• **WHAT TO PRODUCE**
Could you reproduce every entry as it stands, leaving the pictures behind?

DATA FOR REVIEW START

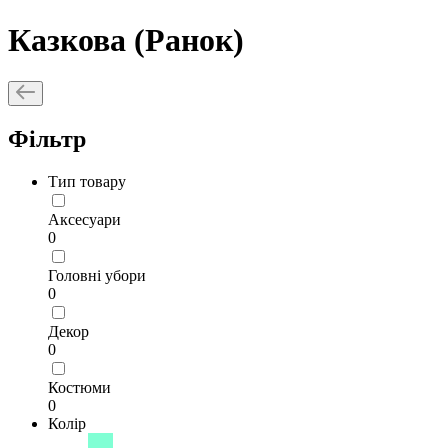
Казкова (Ранок)
Фільтр
Тип товару
Аксесуари
0
Головні убори
0
Декор
0
Костюми
0
Колір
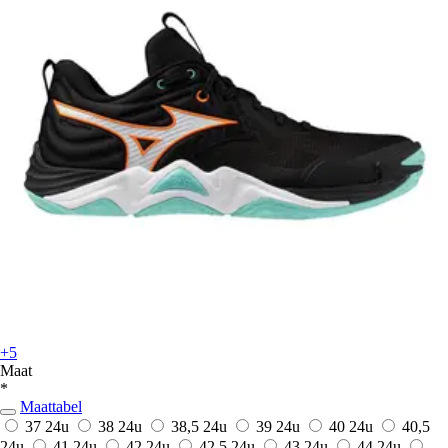
+5
Maat
*
Maattabel
37
24u
38
24u
38,5
24u
39
24u
40
24u
40,5
24u
41
24u
42
24u
42,5
24u
43
24u
44
24u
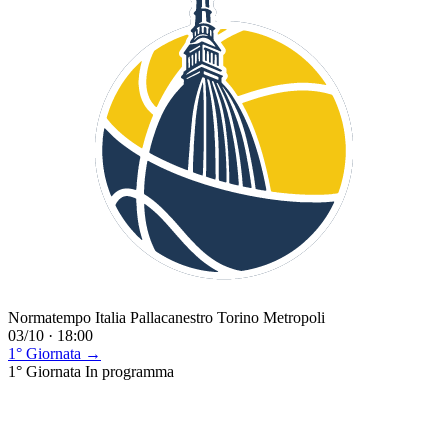
Normatempo Italia Pallacanestro Torino Metropoli
03/10 · 18:00
1° Giornata →
1° Giornata
In programma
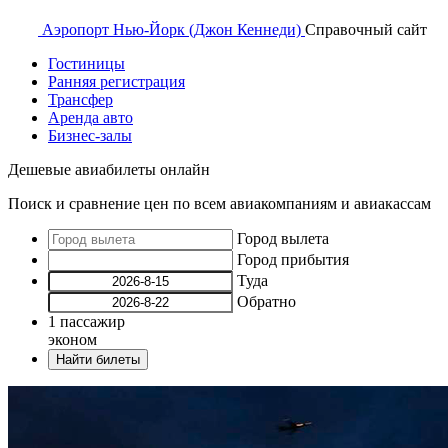
Аэропорт
Нью-Йорк (Джон Кеннеди)
Справочный
сайт
Гостиницы
Ранняя регистрация
Трансфер
Аренда авто
Бизнес-залы
Дешевые авиабилеты онлайн
Поиск и сравнение цен по всем авиакомпаниям и авиакассам
Город вылета
Город прибытия
Туда
Обратно
1
пассажир
эконом
Найти билеты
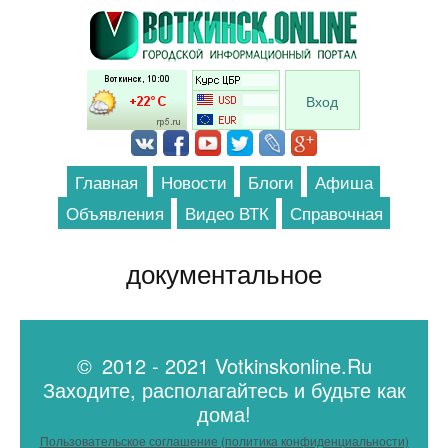
Перейти к основному содержанию
Вход
Главная
Новости
Блоги
Афиша
Объявления
Видео ВТК
Справочная
документальное
© 2012 - 2021 Votkinskonline.Ru
Заходите, располагайтесь и будьте как
дома!
Пользовательское соглашение (политика конфиденциальности)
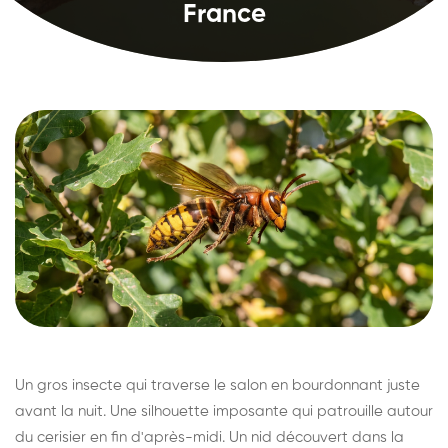
France
Un gros insecte qui traverse le salon en bourdonnant juste
avant la nuit. Une silhouette imposante qui patrouille autour
du cerisier en fin d'après-midi. Un nid découvert dans la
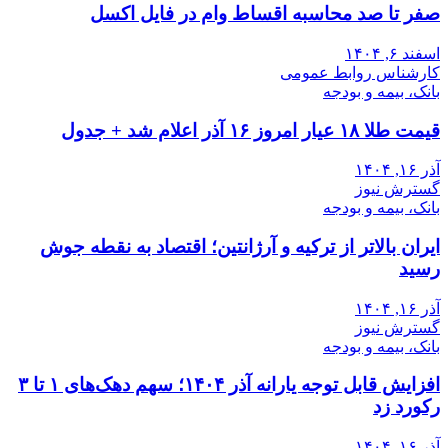
صفر تا صد محاسبه اقساط وام در فایل اکسل
اسفند ۶, ۱۴۰۴
کارشناس روابط عمومی
بانک، بیمه و بودجه
قیمت طلا ۱۸ عیار امروز ۱۶ آذر اعلام شد + جدول
آذر ۱۶, ۱۴۰۴
گسترش نیوز
بانک، بیمه و بودجه
ایران بالاتر از ترکیه و آرژانتین؛ اقتصاد به نقطه جوش
رسید
آذر ۱۶, ۱۴۰۴
گسترش نیوز
بانک، بیمه و بودجه
افزایش قابل توجه یارانه آذر ۱۴۰۴؛ سهم دهک‌های ۱ تا ۳
رکورد زد
آذر ۱۶, ۱۴۰۴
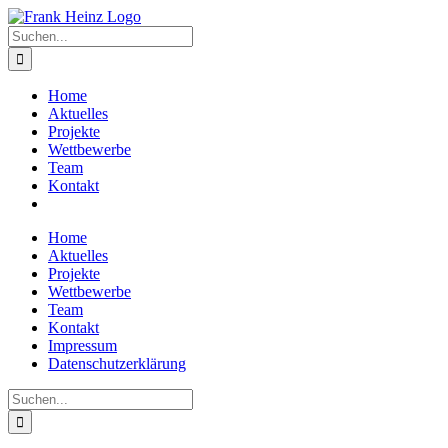
Zum
Inhalt
Suche
springen
nach:
Home
Aktuelles
Projekte
Wettbewerbe
Team
Kontakt
Home
Aktuelles
Projekte
Wettbewerbe
Team
Kontakt
Impressum
Datenschutzerklärung
Suche
nach:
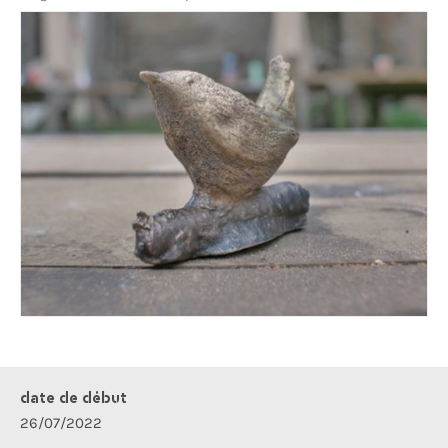
date de début
26/07/2022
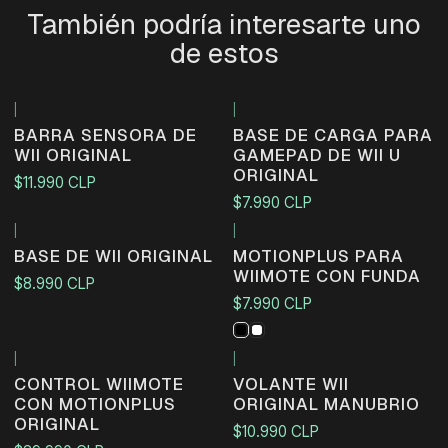
También podría interesarte uno
de estos
|
|
BARRA SENSORA DE
BASE DE CARGA PARA
WII ORIGINAL
GAMEPAD DE WII U
ORIGINAL
$11.990 CLP
$7.990 CLP
|
|
Agotado
BASE DE WII ORIGINAL
MOTIONPLUS PARA
WIIMOTE CON FUNDA
$8.990 CLP
$7.990 CLP
|
|
CONTROL WIIMOTE
VOLANTE WII
CON MOTIONPLUS
ORIGINAL MANUBRIO
ORIGINAL
$10.990 CLP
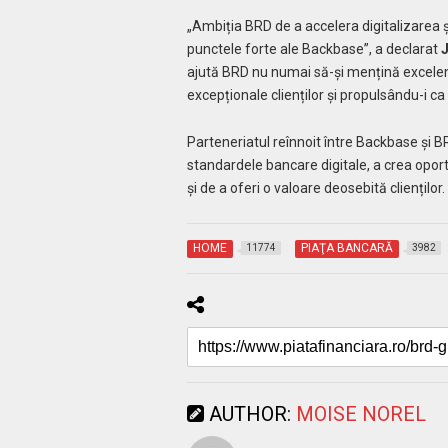
„Ambiția BRD de a accelera digitalizarea ș
punctele forte ale Backbase”, a declarat
J
ajută BRD nu numai să-și mențină excelența
excepționale clienților și propulsându-i ca 
Parteneriatul reînnoit între Backbase și 
standardele bancare digitale, a crea oport
și de a oferi o valoare deosebită clienților.
HOME
PIAŢA BANCARĂ
11774
3982
AUTHOR:
MOISE NOREL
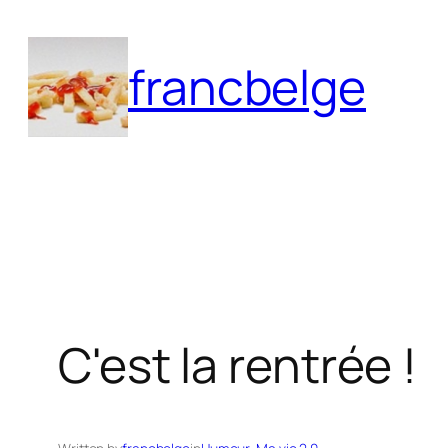
Aller
au
francbelge
contenu
C'est la rentrée !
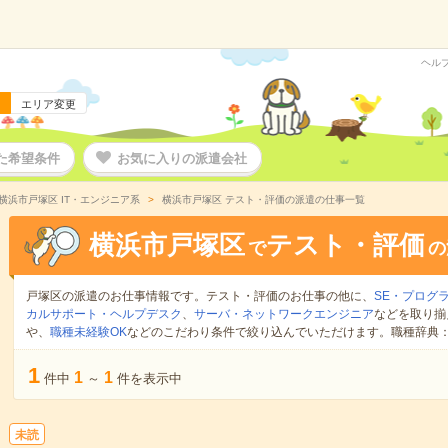
ヘル
エリア変更
た希望条件
お気に入りの派遣会社
横浜市戸塚区 IT・エンジニア系
横浜市戸塚区 テスト・評価の派遣の仕事一覧
横浜市戸塚区
テスト・評価
で
の
戸塚区の派遣のお仕事情報です。テスト・評価のお仕事の他に、
SE・プログ
カルサポート・ヘルプデスク
、
サーバ・ネットワークエンジニア
などを取り揃
や、
職種未経験OK
などのこだわり条件で絞り込んでいただけます。職種辞典
1
1
1
件中
～
件を表示中
未読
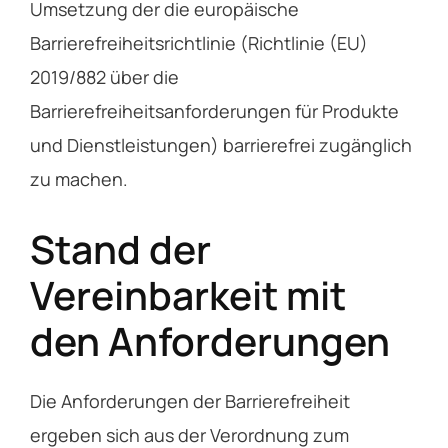
Umsetzung der die europäische
Barrierefreiheitsrichtlinie (Richtlinie (EU)
2019/882 über die
Barrierefreiheitsanforderungen für Produkte
und Dienstleistungen) barrierefrei zugänglich
zu machen.
Stand der
Vereinbarkeit mit
den Anforderungen
Die Anforderungen der Barrierefreiheit
ergeben sich aus der Verordnung zum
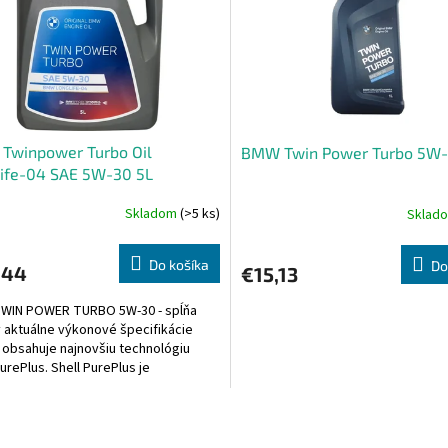
Twinpower Turbo Oil
BMW Twin Power Turbo 5W-
life-04 SAE 5W-30 5L
Skladom
(>5 ks)
Sklad
Do košíka
Do
,44
€15,13
WIN POWER TURBO 5W-30 - spĺňa
 aktuálne výkonové špecifikácie
obsahuje najnovšiu technológiu
PurePlus. Shell PurePlus je
ovou technológiou vo...
O
v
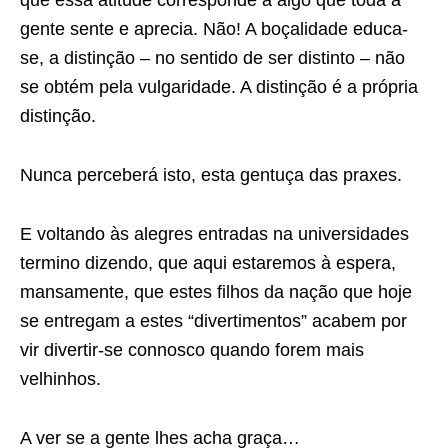
gente sente e aprecia. Não! A boçalidade educa-
se, a distinção – no sentido de ser distinto – não
se obtém pela vulgaridade. A distinção é a própria
distinção.
Nunca perceberá isto, esta gentuça das praxes.
E voltando às alegres entradas na universidades
termino dizendo, que aqui estaremos à espera,
mansamente, que estes filhos da nação que hoje
se entregam a estes “divertimentos” acabem por
vir divertir-se connosco quando forem mais
velhinhos.
A ver se a gente lhes acha graça…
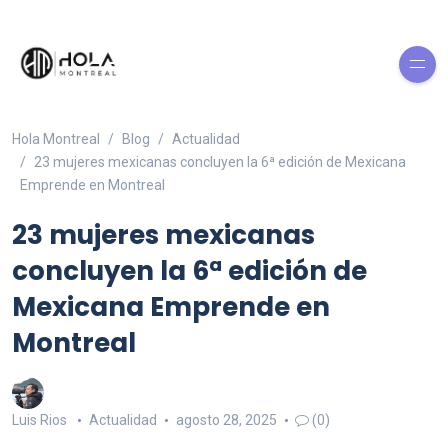
Hola Montreal
Blog
Actualidad
23 mujeres mexicanas concluyen la 6ª edición de Mexicana
Emprende en Montreal
23 mujeres mexicanas
concluyen la 6ª edición de
Mexicana Emprende en
Montreal
Luis Rios
Actualidad
agosto 28, 2025
(0)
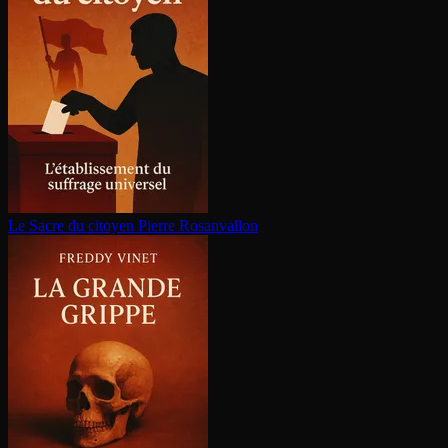
Le Sacre du citoyen
Pierre Rosanvallon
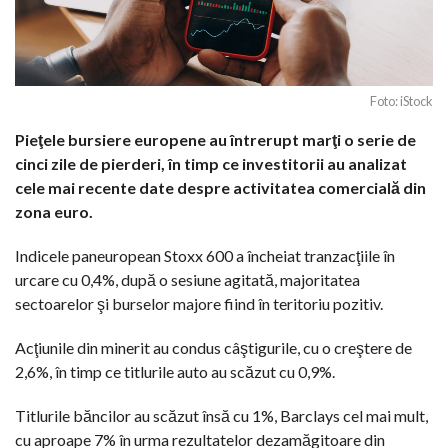
Foto: iStock
Pieţele bursiere europene au întrerupt marţi o serie de
cinci zile de pierderi, în timp ce investitorii au analizat
cele mai recente date despre activitatea comercială din
zona euro.
Indicele paneuropean Stoxx 600 a încheiat tranzacţiile în
urcare cu 0,4%, după o sesiune agitată, majoritatea
sectoarelor şi burselor majore fiind în teritoriu pozitiv.
Acţiunile din minerit au condus câştigurile, cu o creştere de
2,6%, în timp ce titlurile auto au scăzut cu 0,9%.
Titlurile băncilor au scăzut însă cu 1%, Barclays cel mai mult,
cu aproape 7% în urma rezultatelor dezamăgitoare din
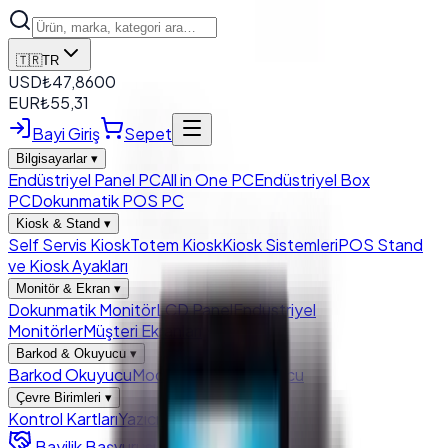
🇹🇷
TR
USD
₺
47,8600
EUR
₺
55,31
Bayi Giriş
Sepet
Bilgisayarlar
▾
Endüstriyel Panel PC
All in One PC
Endüstriyel Box
PC
Dokunmatik POS PC
Kiosk & Stand
▾
Self Servis Kiosk
Totem Kiosk
Kiosk Sistemleri
POS Stand
ve Kiosk Ayakları
Monitör & Ekran
▾
Dokunmatik Monitör
LCD Panel
Endustriyel
Monitörler
Müşteri Ekranları
Barkod & Okuyucu
▾
Barkod Okuyucu
Modül Barkod Okuyucu
Çevre Birimleri
▾
Kontrol Kartları
Yazıcı
Para Çekmecesi
Bayilik Başvurusu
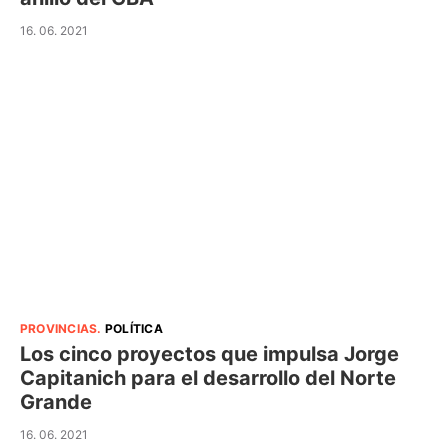
16. 06. 2021
PROVINCIAS
.
POLÍTICA
Los cinco proyectos que impulsa Jorge
Capitanich para el desarrollo del Norte
Grande
16. 06. 2021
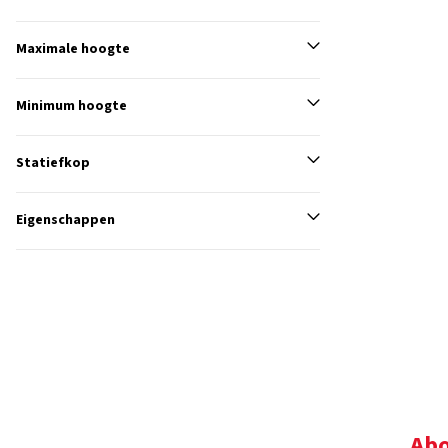
Maximale hoogte
Minimum hoogte
Statiefkop
Eigenschappen
Abo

DATA FOR REVIEW END

• **RESPONSE AREA**
Казкова (Ранок)
Фільтр
Тип товару
Аксесуари
0
Головні убори
0
Декор
0
Костюми
0
Колір
+5
Maat
*
Maattabel
37
24u
38
24u
38,5
24u
39
24u
40
24u
40,5
24u
41
24u
42
24u
42,5
24u
43
24u
44
24u
Normatempo Italia Pallacanestro Torino Metropoli
03/10 · 18:00
1° Giornata →
1° Giornata
In programma
Аэропорт
Нью-Йорк (Джон Кеннеди)
Справочный
сайт
Гостиницы
Ранняя регистрация
Трансфер
Аренда авто
Бизнес-залы
Дешевые авиабилеты онлайн
Поиск и сравнение цен по всем авиакомпаниям и авиакассам
Город вылета
Город прибытия
Туда
Обратно
1
пассажир
эконом
Найти билеты
Перейти к основному содержанию
Вход
Главная
Новости
Блоги
Афиша
Объявления
Видео ВТК
Справочная
документальное
© 2012 - 2021 Votkinskonline.Ru
Заходите, располагайтесь и будьте как
дома!
Пользовательское соглашение (политика конфиденциальности)
France
Un gros insecte qui traverse le salon en bourdonnant juste
avant la nuit. Une silhouette imposante qui patrouille autour
du cerisier en fin d'après-midi. Un nid découvert dans la
صفر تا صد محاسبه اقساط وام در فایل اکسل
اسفند ۶, ۱۴۰۴
کارشناس روابط عمومی
بانک، بیمه و بودجه
قیمت طلا ۱۸ عیار امروز ۱۶ آذر اعلام شد + جدول
آذر ۱۶, ۱۴۰۴
گسترش نیوز
بانک، بیمه و بودجه
ایران بالاتر از ترکیه و آرژانتین؛ اقتصاد به نقطه جوش
رسید
آذر ۱۶, ۱۴۰۴
گسترش نیوز
بانک، بیمه و بودجه
افزایش قابل توجه یارانه آذر ۱۴۰۴؛ سهم دهک‌های ۱ تا ۳
رکورد زد
آذر ۱۶, ۱۴۰۴
Zum
Inhalt
Suche
springen
nach:
Home
Aktuelles
Projekte
Wettbewerbe
Team
Kontakt
Home
Aktuelles
Projekte
Wettbewerbe
Team
Kontakt
Impressum
Datenschutzerklärung
Suche
nach:
date de début
26/07/2022
También podría interesarte uno
de estos
|
|
BARRA SENSORA DE
BASE DE CARGA PARA
WII ORIGINAL
GAMEPAD DE WII U
ORIGINAL
$11.990 CLP
$7.990 CLP
|
|
Agotado
BASE DE WII ORIGINAL
MOTIONPLUS PARA
WIIMOTE CON FUNDA
$8.990 CLP
$7.990 CLP
|
|
CONTROL WIIMOTE
VOLANTE WII
CON MOTIONPLUS
ORIGINAL MANUBRIO
ORIGINAL
$10.990 CLP
„Ambiția BRD de a accelera digitalizarea ș
punctele forte ale Backbase”, a declarat
J
ajută BRD nu numai să-și mențină excelența
excepționale clienților și propulsându-i ca 
Parteneriatul reînnoit între Backbase și 
standardele bancare digitale, a crea oport
și de a oferi o valoare deosebită clienților.
HOME
PIAŢA BANCARĂ
11774
3982
AUTHOR:
MOISE NOREL
Aller
au
francbelge
contenu
C'est la rentrée !
ヘル
エリア変更
た希望条件
お気に入りの派遣会社
横浜市戸塚区 IT・エンジニア系
横浜市戸塚区 テスト・評価の派遣の仕事一覧
横浜市戸塚区
テスト・評価
で
の
戸塚区の派遣のお仕事情報です。テスト・評価のお仕事の他に、
SE・プログ
カルサポート・ヘルプデスク
、
サーバ・ネットワークエンジニア
などを取り揃
や、
職種未経験OK
などのこだわり条件で絞り込んでいただけます。職種辞典
1
1
1
件中
～
件を表示中
未読
Umsetzung der die europäische
Barrierefreiheitsrichtlinie (Richtlinie (EU)
2019/882 über die
Barrierefreiheitsanforderungen für Produkte
und Dienstleistungen) barrierefrei zugänglich
zu machen.
Stand der
Vereinbarkeit mit
den Anforderungen
Die Anforderungen der Barrierefreiheit
ergeben sich aus der Verordnung zum
Twinpower Turbo Oil
BMW Twin Power Turbo 5W-
life-04 SAE 5W-30 5L
Skladom
(>5 ks)
Sklad
Do košíka
Do
,44
€15,13
WIN POWER TURBO 5W-30 - spĺňa
 aktuálne výkonové špecifikácie
obsahuje najnovšiu technológiu
PurePlus. Shell PurePlus je
ovou technológiou vo...
O
v
gente sente e aprecia. Não! A boçalidade educa-
se, a distinção – no sentido de ser distinto – não
se obtém pela vulgaridade. A distinção é a própria
distinção.
Nunca perceberá isto, esta gentuça das praxes.
E voltando às alegres entradas na universidades
termino dizendo, que aqui estaremos à espera,
mansamente, que estes filhos da nação que hoje
se entregam a estes “divertimentos” acabem por
vir divertir-se connosco quando forem mais
velhinhos.
A ver se a gente lhes acha graça…
Hola Montreal
Blog
Actualidad
23 mujeres mexicanas concluyen la 6ª edición de Mexicana
Emprende en Montreal
23 mujeres mexicanas
concluyen la 6ª edición de
Mexicana Emprende en
Montreal
Luis Rios
Actualidad
agosto 28, 2025
(0)
Le Sacre du citoyen
Pierre Rosanvallon
Foto: iStock
Pieţele bursiere europene au întrerupt marţi o serie de
cinci zile de pierderi, în timp ce investitorii au analizat
cele mai recente date despre activitatea comercială din
zona euro.
Indicele paneuropean Stoxx 600 a încheiat tranzacţiile în
urcare cu 0,4%, după o sesiune agitată, majoritatea
sectoarelor şi burselor majore fiind în teritoriu pozitiv.
Acţiunile din minerit au condus câştigurile, cu o creştere de
2,6%, în timp ce titlurile auto au scăzut cu 0,9%.
Titlurile băncilor au scăzut însă cu 1%, Barclays cel mai mult,
cu aproape 7% în urma rezultatelor dezamăgitoare din
🇹🇷
TR
USD
₺
47,8600
EUR
₺
55,31
Bayi Giriş
Sepet
Bilgisayarlar
▾
Endüstriyel Panel PC
All in One PC
Endüstriyel Box
PC
Dokunmatik POS PC
Kiosk & Stand
▾
Self Servis Kiosk
Totem Kiosk
Kiosk Sistemleri
POS Stand
ve Kiosk Ayakları
Monitör & Ekran
▾
Dokunmatik Monitör
LCD Panel
Endustriyel
Monitörler
Müşteri Ekranları
Barkod & Okuyucu
▾
Barkod Okuyucu
Modül Barkod Okuyucu
Çevre Birimleri
▾
Kontrol Kartları
Yazıcı
Para Çekmecesi
Bayilik Başvurusu
16. 06. 2021
PROVINCIAS
.
POLÍTICA
Los cinco proyectos que impulsa Jorge
Capitanich para el desarrollo del Norte
Grande
16. 06. 2021
Maximale hoogte
Minimum hoogte
Statiefkop
Eigenschappen
Abo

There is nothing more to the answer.